Três anos e dois meses de viagem, 46 países, cinco continentes, centenas de cidades, uma bicicleta, 40 mil quilômetros pedalados. Pelo caminho, pessoas, encontros e desencontros, despedidas, desgaste físico, emocional e mental, dois acidentes, doenças, hospitais, solidão. Na bagagem, 30 kg nos alforjes, 15 pneus trocados, diversas correntes, paisagens incríveis, pedradas, noites mal dormidas, frio de -30°C, calor de 48°C. Coragem, medo, dúvidas, descobertas, sorrisos, um objetivo, uma volta ao mundo e um único viajante…

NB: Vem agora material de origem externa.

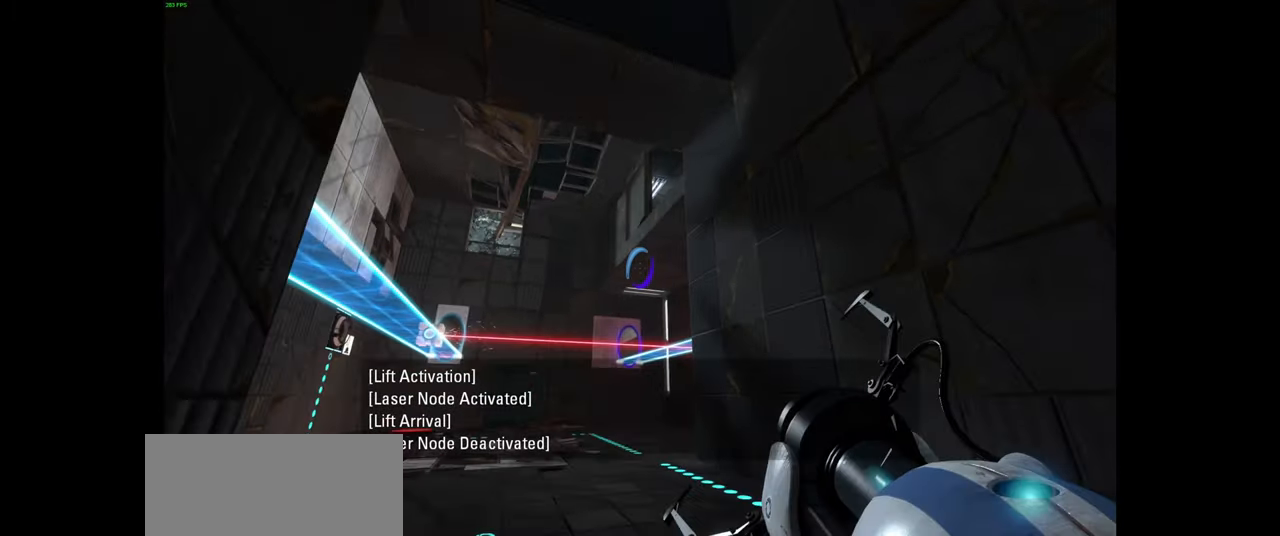
{"keys": ["s"], "mouse": [], "events": [[66, "s", "down"], [383, "d", "up"]]}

Balsa sobre o Rio Mekong Laos, 2007. © Arthur Simões/Arquivo pessoal

Arthur Simões nasceu em São José dos Campos-SP, cresceu em Jacareí, cidade vizinha, onde ganhou sua primeira bicicleta com quatro anos de idade. “Minha atração por bicicleta surgiu na infância, com minha primeira bicicleta. Lembro que caía e, às vezes, me quebrava todo, mas sempre consertava a bicicleta e voltava a pedalar. Com sete anos de idade quebrei feio o braço esquerdo descendo uma ladeira e minha mãe me proibiu de andar de bicicleta por um bom tempo, mas mesmo assim e com o braço engessado, eu continuava pedalando…”
“Creio que essa atração se deve ao fato de eu ter visto na bicicleta a possibilidade de fazer atividades de forma independente, como ir para a escola, encontrar amigos e até descobrir lugares mais remotos de minha cidade e cidades vizinhas”, diz Arthur.

Aos 13 anos, ele já pedalava de Jacareí até Taubaté que, ida e volta, somava cerca de 80 km. Além disso, realizava outros passeios de bicicleta e costumava acampar pelo Vale do Paraíba e litoral norte paulista. Deixou a casa dos pais aos 18 anos para estudar Direito em São Paulo, ao mesmo tempo em que aprofundou o seu contato com o cicloturismo e projetos sociais.

Lago Titikaka, Peru, 2006. © Arthur Simões/Arquivo pessoal

Em 2005, já formado, ele decidiu abandonar o Direito e se dedicar ao projeto Pedal na Estrada, uma viagem pelo mundo com o objetivo de conhecer diversas culturas e compartilhar o aprendizado com os estudantes brasileiros. “A ideia do projeto surgiu durante a faculdade, logo em minhas primeiras viagens de bicicleta pelo Brasil. Após percorrer a Estrada Real, em Minas Gerais, de bicicleta, lembro que um amigo me falou de um alemão que havia feito a volta ao mundo de bicicleta. No primeiro momento achei aquilo incrível, porém, muito distante, quase impossível. Mas com o passar do tempo percebi que aquela ideia permanecia em minha cabeça e se tornava cada vez mais atraente. Foi somente após me formar na faculdade que resolvi colocar a ideia em prática. Juntei a bicicleta, que já era uma paixão antiga, à vontade de viajar, à curiosidade pelo desconhecido e ao prazer de compartilhar tudo o que eu descobrisse pelo caminho com o maior número de pessoas possível. Com isso nasceu o Pedal na Estrada, uma volta ao mundo de bicicleta que somada à um projeto educacional levava informação de um mundo ainda pouco conhecido para perto de muitos estudantes brasileiros”, conta.

Arthur relata abaixo os detalhes da sua viagem, desde a preparação, as curiosidades do caminho e as lições desse empolgante desafio.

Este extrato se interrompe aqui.